I “graduated” to a daily newspaper and, after a few years concluded that there was no real money to be made. In this respect, I was way ahead of my time as the Internet would decimate newspaper circulations, decimate editorial staffs, and affect the writing craft to the point that rendered it a very bad career choice.
For those graduating from high school at age seventeen or eighteen this year, it means they were born in 1994 or 95. They were ten or eleven years old on September 11, 2001; old enough to know that something terrible had happened, killing thousands of Americans who probably thought they were not at war with militant Islam. Since then, this generation has not known a day of peace.
For most young men, though, the option to avoid service—an all-volunteer military—had been made by Congress in 1973. So, Generation X, born 1965-1980, and Generation Y, born 1981 to 1995, and the current generation were largely spared serving in the military. You tend to pay closer attention to what is happening in the real world if it means you may have to fight a war. The miracle is that we have a million men and women in uniform who somehow absorbed the values of earlier generations.
A subject of growing contention is the way the nation’s educational system has been “dumbed down” since the 1960s or the growth of “political correctness” that thwarts addressing issues involving ethnicity, ancestry, religious faith, and gender. Nor is there much discussion of the way colleges and universities have become sausage factories squeezing parents and working students for every dollar, pushing them through, and conferring degrees that, with the exception of the professions, often have dubious value.
This new generation is very “connected” in ways earlier ones could never imagine. Facebook, MySpace, and all manner of other Internet machinery have transformed how they perceive themselves and the world. It has not, however, significantly educated them in the traditional sense of the word.
They will doff their caps and gowns and go home to mom and dad. A friend of mine graduated from Georgetown University in 1982 after working his way through. He recently calculated that it cost $232,000 to graduate today. What teenager could ever take on such a burden and why should their parents be expected to shell out the kind of money that could purchase a second home?

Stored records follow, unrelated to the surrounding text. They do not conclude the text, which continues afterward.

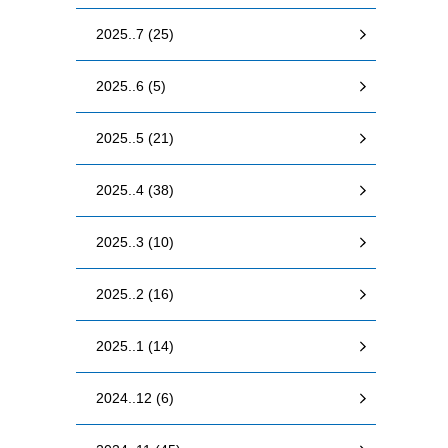
2025..7 (25)
2025..6 (5)
2025..5 (21)
2025..4 (38)
2025..3 (10)
2025..2 (16)
2025..1 (14)
2024..12 (6)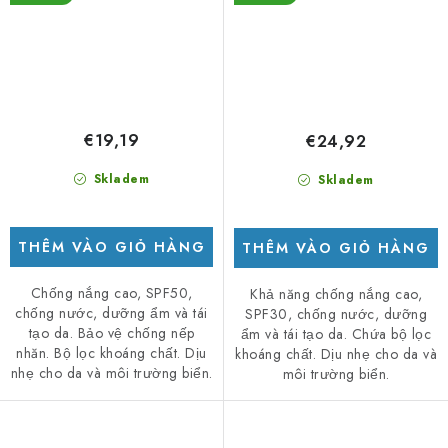
€19,19
€24,92
Skladem
Skladem
THÊM VÀO GIỎ HÀNG
THÊM VÀO GIỎ HÀNG
Chống nắng cao, SPF50,
Khả năng chống nắng cao,
chống nước, dưỡng ẩm và tái
SPF30, chống nước, dưỡng
tạo da. Bảo vệ chống nếp
ẩm và tái tạo da. Chứa bộ lọc
nhăn. Bộ lọc khoáng chất. Dịu
khoáng chất. Dịu nhẹ cho da và
nhẹ cho da và môi trường biển.
môi trường biển.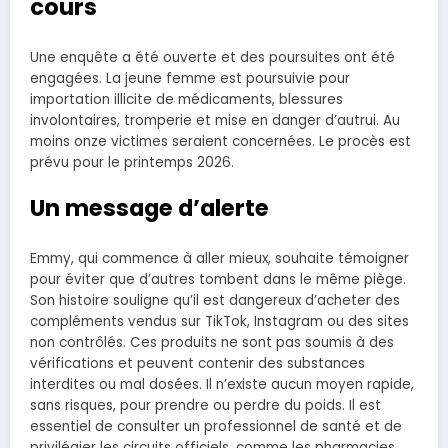
cours
Une enquête a été ouverte et des poursuites ont été
engagées. La jeune femme est poursuivie pour
importation illicite de médicaments, blessures
involontaires, tromperie et mise en danger d’autrui. Au
moins onze victimes seraient concernées. Le procès est
prévu pour le printemps 2026.
Un message d’alerte
Emmy, qui commence à aller mieux, souhaite témoigner
pour éviter que d’autres tombent dans le même piège.
Son histoire souligne qu’il est dangereux d’acheter des
compléments vendus sur TikTok, Instagram ou des sites
non contrôlés. Ces produits ne sont pas soumis à des
vérifications et peuvent contenir des substances
interdites ou mal dosées. Il n’existe aucun moyen rapide,
sans risques, pour prendre ou perdre du poids. Il est
essentiel de consulter un professionnel de santé et de
privilégier les circuits officiels, comme les pharmacies.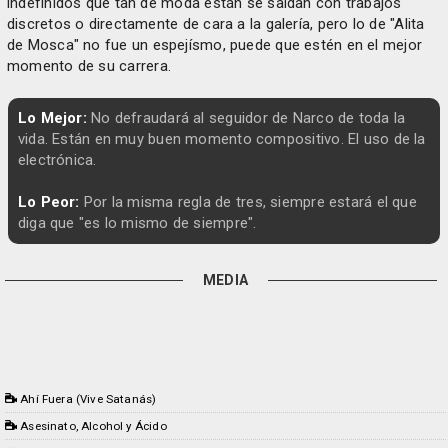
indefinidos que tan de moda están se saldan con trabajos
discretos o directamente de cara a la galería, pero lo de "Alita
de Mosca" no fue un espejísmo, puede que estén en el mejor
momento de su carrera.
Lo Mejor:
No defraudará al seguidor de Narco de toda la
vida. Están en muy buen momento compositivo. El uso de la
electrónica.
Lo Peor:
Por la misma regla de tres, siempre estará el que
diga que "es lo mismo de siempre".
MEDIA
Ahí Fuera (Vive Satanás)
Asesinato, Alcohol y Ácido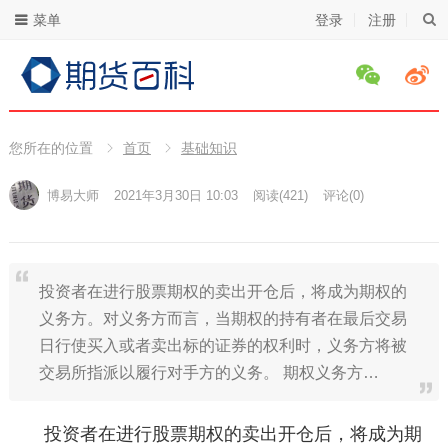
菜单
登录
注册
您所在的位置
首页
基础知识
博易大师
2021年3月30日 10:03
阅读
(421)
评论(0)
投资者在进行股票期权的卖出开仓后，将成为期权的
义务方。对义务方而言，当期权的持有者在最后交易
日行使买入或者卖出标的证券的权利时，义务方将被
交易所指派以履行对手方的义务。 期权义务方…
投资者在进行股票期权的卖出开仓后，将成为期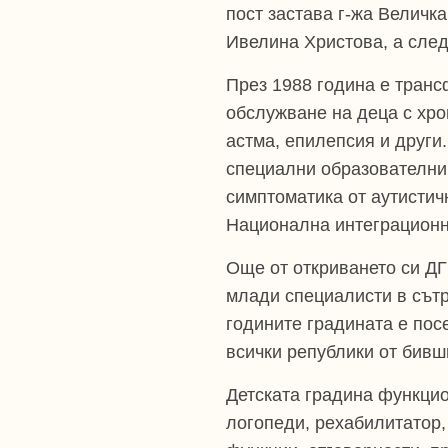
пост застава г-жа Величка
Ивелина Христова, а след
През 1988 година е транс
обслужване на деца с хро
астма, епилепсия и други
специални образователни 
симптоматика от аутистич
Национална интеграционн
Още от откриването си ДГ
млади специалисти в сът
годините градината е пос
всички републики от бивш
Детската градина функцио
логопеди, рехабилитатор,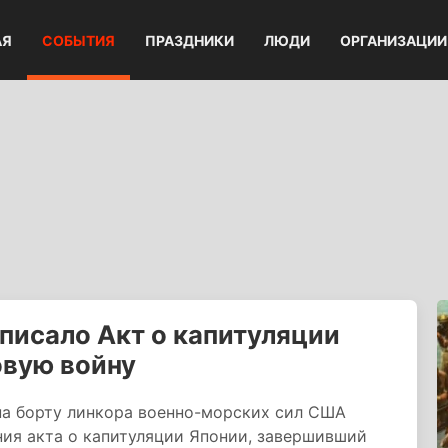
АЯ
СОБЫТИЯ
ПРАЗДНИКИ
ЛЮДИ
ОРГАНИЗАЦИИ
писало Акт о капитуляции
вую войну
на борту линкора военно-морских сил США
ия акта о капитуляции Японии, завершивший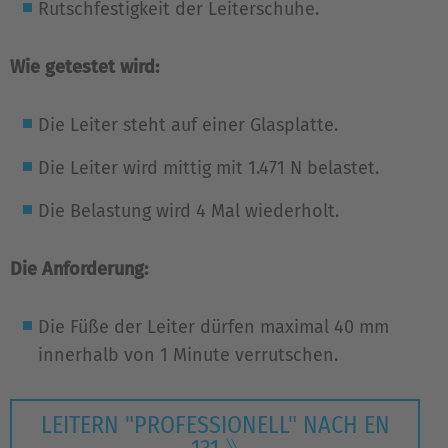
Rutschfestigkeit der Leiterschuhe.
Wie getestet wird:
Die Leiter steht auf einer Glasplatte.
Die Leiter wird mittig mit 1.471 N belastet.
Die Belastung wird 4 Mal wiederholt.
Die Anforderung:
Die Füße der Leiter dürfen maximal 40 mm
innerhalb von 1 Minute verrutschen.
LEITERN "PROFESSIONELL" NACH EN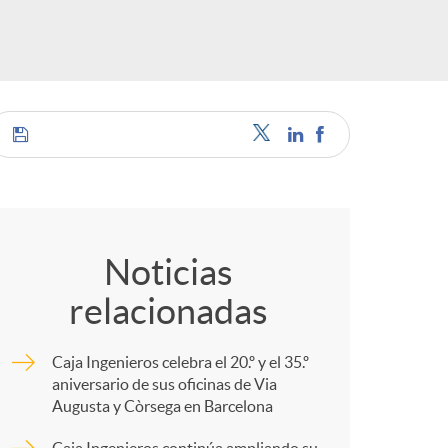
s
C
o
Noticias
relacionadas
m
Caja Ingenieros celebra el 20.º y el 35.º
p
aniversario de sus oficinas de Via
Augusta y Còrsega en Barcelona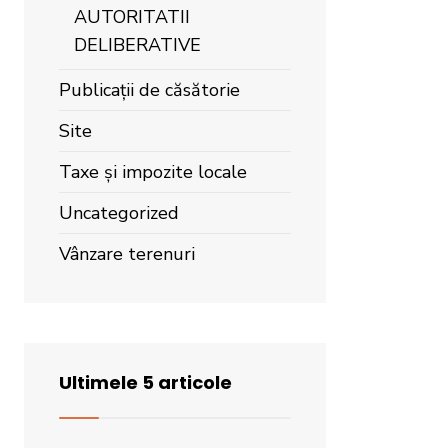
AUTORITATII
DELIBERATIVE
Publicații de căsătorie
Site
Taxe și impozite locale
Uncategorized
Vânzare terenuri
Ultimele 5 articole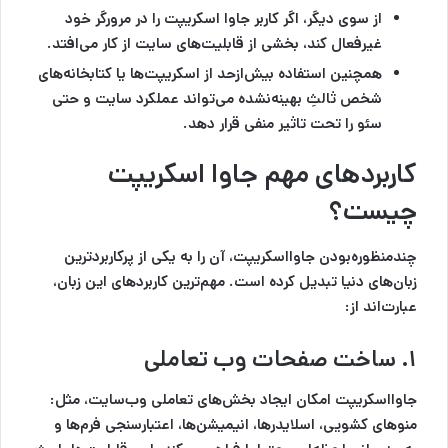
از سوی دیگر، اگر کاربر جاوا اسکریپت را در مرورگر خود
غیرفعال کند، بخشی از قابلیت‌های سایت از کار می‌افتد.
همچنین استفاده بیش‌ازحد از اسکریپت‌ها یا کتابخانه‌های
شخص ثالثِ بهینه‌نشده می‌تواند عملکرد سایت و حتی
سئو را تحت‌ تاثیر منفی قرار دهد.
کاربردهای مهم جاوا اسکریپت
چیست؟
چندمنظوره‌بودن جاوااسکریپت، آن را به یکی از پرکاربردترین
زبان‌های دنیا تبدیل کرده است. مهم‌ترین کاربردهای این زبان،
عبارت‌اند از:
۱. ساخت صفحات وب تعاملی
جاوااسکریپت امکان ایجاد بخش‌های تعاملی وب‌سایت، مثل:
منوهای کشویی، اسلایدرها، انیمیشن‌ها، اعتبارسنجی فرم‌ها و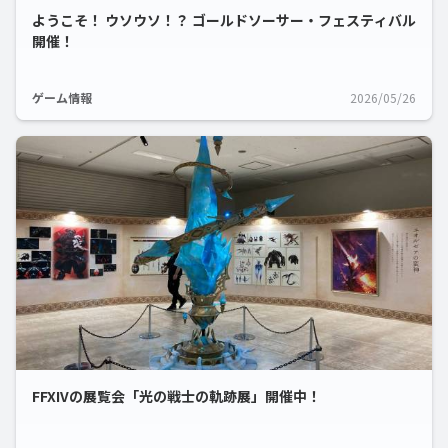
ようこそ！ ウソウソ！？ ゴールドソーサー・フェスティバル
開催！
ゲーム情報
2026/05/26
FFXIVの展覧会「光の戦士の軌跡展」開催中！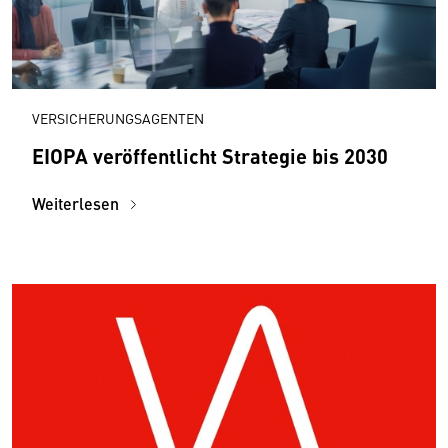
VERSICHERUNGSAGENTEN
EIOPA veröffentlicht Strategie bis 2030
Weiterlesen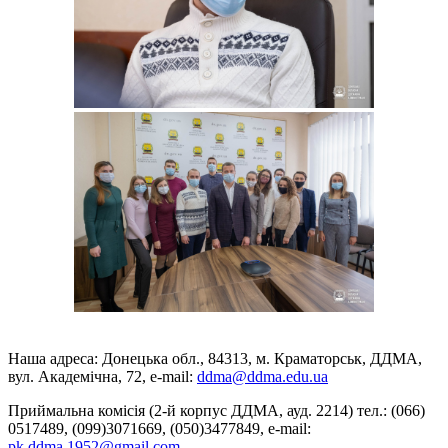
Наша адреса: Донецька обл., 84313, м. Краматорськ, ДДМА,
вул. Академічна, 72, е-mail:
ddma@ddma.edu.ua
Приймальна комісія (2-й корпус ДДМА, ауд. 2214) тел.: (066)
0517489, (099)3071669, (050)3477849, e-mail:
pk.ddma.1952@gmail.com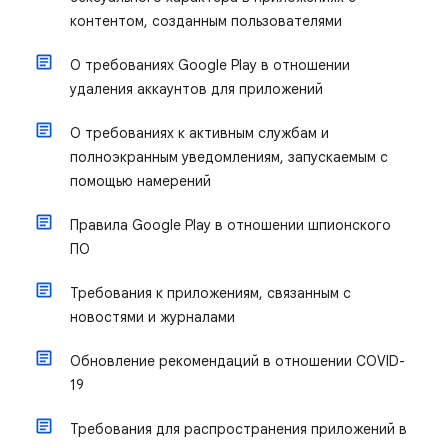
контентом, созданным пользователями
О требованиях Google Play в отношении
удаления аккаунтов для приложений
О требованиях к активным службам и
полноэкранным уведомлениям, запускаемым с
помощью намерений
Правила Google Play в отношении шпионского
ПО
Требования к приложениям, связанным с
новостями и журналами
Обновление рекомендаций в отношении COVID-
19
Требования для распространения приложений в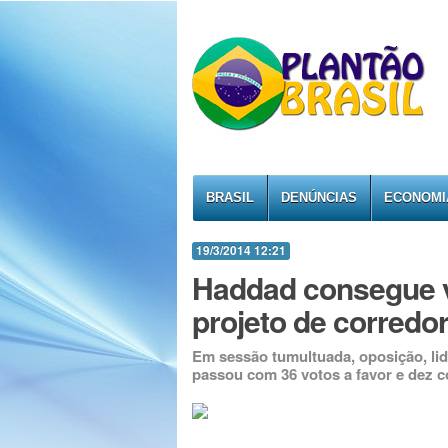
BRASIL
DENÚNCIAS
ECONOMI
19/3/2014 12:21
Haddad consegue v
projeto de corredo
Em sessão tumultuada, oposição, lid
passou com 36 votos a favor e dez c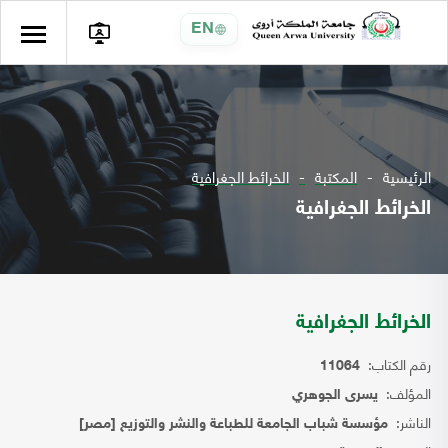
EN
الرئيسية
المكتبة
الخرائط الجغرافية
الخرائط الجغرافية
الخرائط الجغرافية
رقم الكتاب:
11064
المؤلف:
يسرى الجوهري
الناشر:
مؤسسة شباب الجامعة للطباعة والنشر والتوزيع [مصر]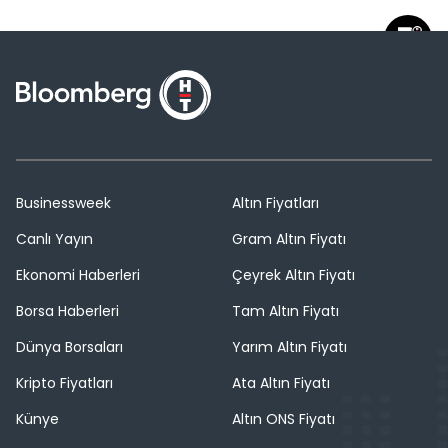
Businessweek
Altın Fiyatları
Canlı Yayın
Gram Altın Fiyatı
Ekonomi Haberleri
Çeyrek Altın Fiyatı
Borsa Haberleri
Tam Altın Fiyatı
Dünya Borsaları
Yarım Altın Fiyatı
Kripto Fiyatları
Ata Altın Fiyatı
Künye
Altın ONS Fiyatı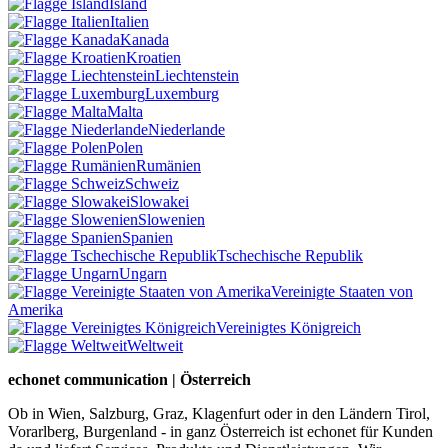
Island
Italien
Kanada
Kroatien
Liechtenstein
Luxemburg
Malta
Niederlande
Polen
Rumänien
Schweiz
Slowakei
Slowenien
Spanien
Tschechische Republik
Ungarn
Vereinigte Staaten von
Amerika
Vereinigtes Königreich
Weltweit
echonet communication | Österreich
Ob in Wien, Salzburg, Graz, Klagenfurt oder in den Ländern Tirol,
Vorarlberg, Burgenland - in ganz Österreich ist echonet für Kunden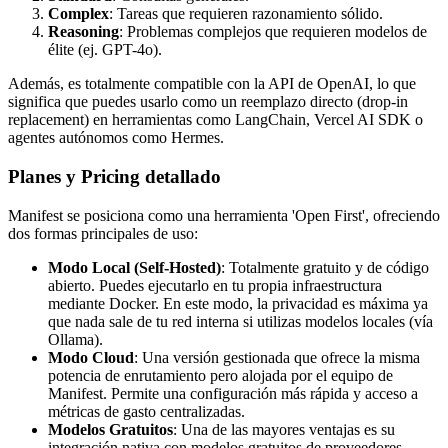
Complex
: Tareas que requieren razonamiento sólido.
Reasoning
: Problemas complejos que requieren modelos de
élite (ej. GPT-4o).
Además, es totalmente compatible con la API de OpenAI, lo que
significa que puedes usarlo como un reemplazo directo (drop-in
replacement) en herramientas como LangChain, Vercel AI SDK o
agentes autónomos como Hermes.
Planes y Pricing detallado
Manifest se posiciona como una herramienta 'Open First', ofreciendo
dos formas principales de uso:
Modo Local (Self-Hosted)
: Totalmente gratuito y de código
abierto. Puedes ejecutarlo en tu propia infraestructura
mediante Docker. En este modo, la privacidad es máxima ya
que nada sale de tu red interna si utilizas modelos locales (vía
Ollama).
Modo Cloud
: Una versión gestionada que ofrece la misma
potencia de enrutamiento pero alojada por el equipo de
Manifest. Permite una configuración más rápida y acceso a
métricas de gasto centralizadas.
Modelos Gratuitos
: Una de las mayores ventajas es su
integración nativa con modelos gratuitos de proveedores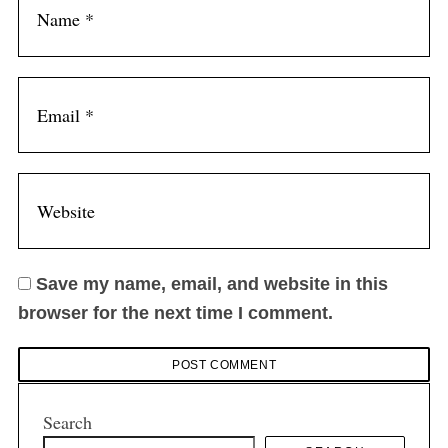
Save my name, email, and website in this
browser for the next time I comment.
Search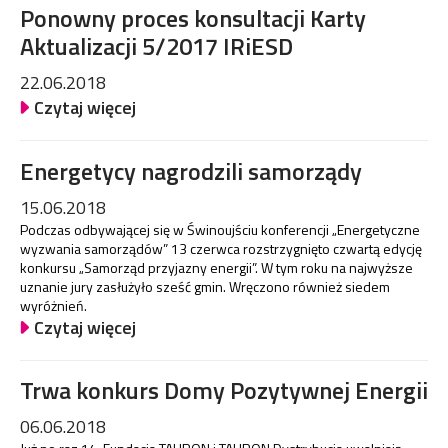
Ponowny proces konsultacji Karty
Aktualizacji 5/2017 IRiESD
22.06.2018
Czytaj więcej
Energetycy nagrodzili samorządy
15.06.2018
Podczas odbywającej się w Świnoujściu konferencji „Energetyczne
wyzwania samorządów” 13 czerwca rozstrzygnięto czwartą edycję
konkursu „Samorząd przyjazny energii”. W tym roku na najwyższe
uznanie jury zasłużyło sześć gmin. Wręczono również siedem
wyróżnień.
Czytaj więcej
Trwa konkurs Domy Pozytywnej Energii
06.06.2018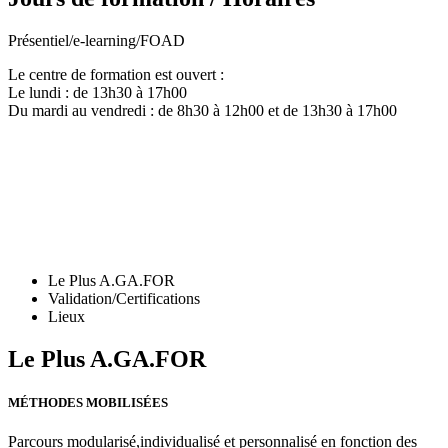
Présentiel/e-learning/FOAD
Le centre de formation est ouvert :
Le lundi : de 13h30 à 17h00
Du mardi au vendredi : de 8h30 à 12h00 et de 13h30 à 17h00
Le Plus A.GA.FOR
Validation/Certifications
Lieux
Le Plus A.GA.FOR
MÉTHODES MOBILISÉES
Parcours modularisé,individualisé et personnalisé en fonction des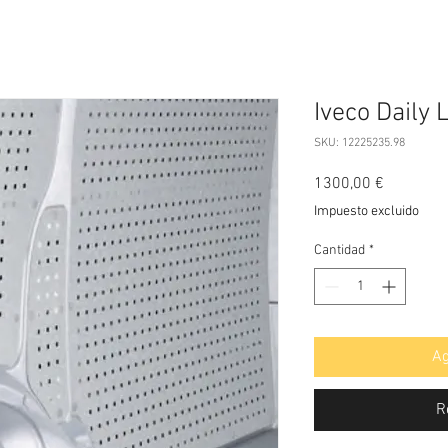
Iveco Daily 
SKU: 12225235.98
Precio
1300,00 €
Impuesto excluido
Cantidad
*
Ag
R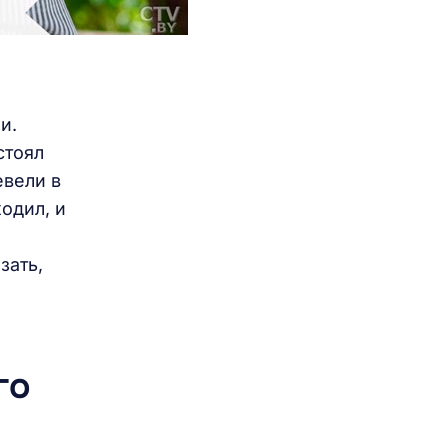
и.
стоял
евели в
одил, и
зать,
го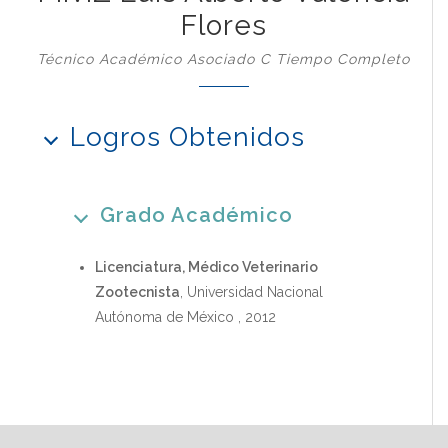
Flores
Técnico Académico Asociado C Tiempo Completo
Logros Obtenidos
Grado Académico
Licenciatura, Médico Veterinario
Zootecnista
, Universidad Nacional
Autónoma de México , 2012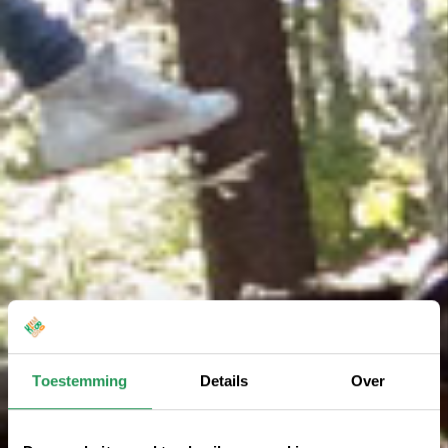
Toestemming
Details
Over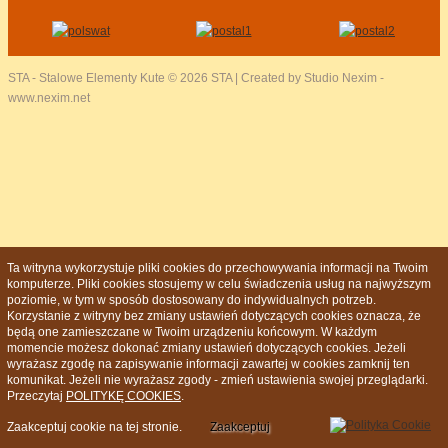
STA - Stalowe Elementy Kute
© 2026 STA | Created by Studio Nexim -
www.nexim.net
Ta witryna wykorzystuje pliki cookies do przechowywania informacji na Twoim
komputerze. Pliki cookies stosujemy w celu świadczenia usług na najwyższym
poziomie, w tym w sposób dostosowany do indywidualnych potrzeb.
Korzystanie z witryny bez zmiany ustawień dotyczących cookies oznacza, że
będą one zamieszczane w Twoim urządzeniu końcowym. W każdym
momencie możesz dokonać zmiany ustawień dotyczących cookies. Jeżeli
wyrażasz zgodę na zapisywanie informacji zawartej w cookies zamknij ten
komunikat. Jeżeli nie wyrażasz zgody - zmień ustawienia swojej przeglądarki.
Przeczytaj
POLITYKĘ COOKIES
.
Zaakceptuj cookie na tej stronie.
Zaakceptuj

Today’s graduate is not likely to see any return on the money he or she pays into Social Security or Medicare. The dollars they earn will have diminished in value from those of my time or my friend’s.
It can be argued that it was no picnic for earlier generations, but they at least had a Constitution that wasn’t being ignored and dismembered.
They had, despite the occasional short-lived recession, a healthy economy, a rational national debt, and presidents who, with the exception of people like Lyndon Johnson, Jimmy Carter, Bill Clinton, and Barack Obama, didn’t see their job as plundering the public treasury for so-called “social justice” and environmental programs based on liberal pipedreams.
Welcome to the world of faltering economies from here to Greece and back again.
Welcome to outsourced jobs.
Welcome to rapacious bankers making money on housing loans they knew were bad for those in search of the American Dream.
Welcome to useless pat-downs every time you fly.
Welcome to “reality TV” and vulgar “entertainment”.
In these and so many other ways, this new generation is thoroughly screwed.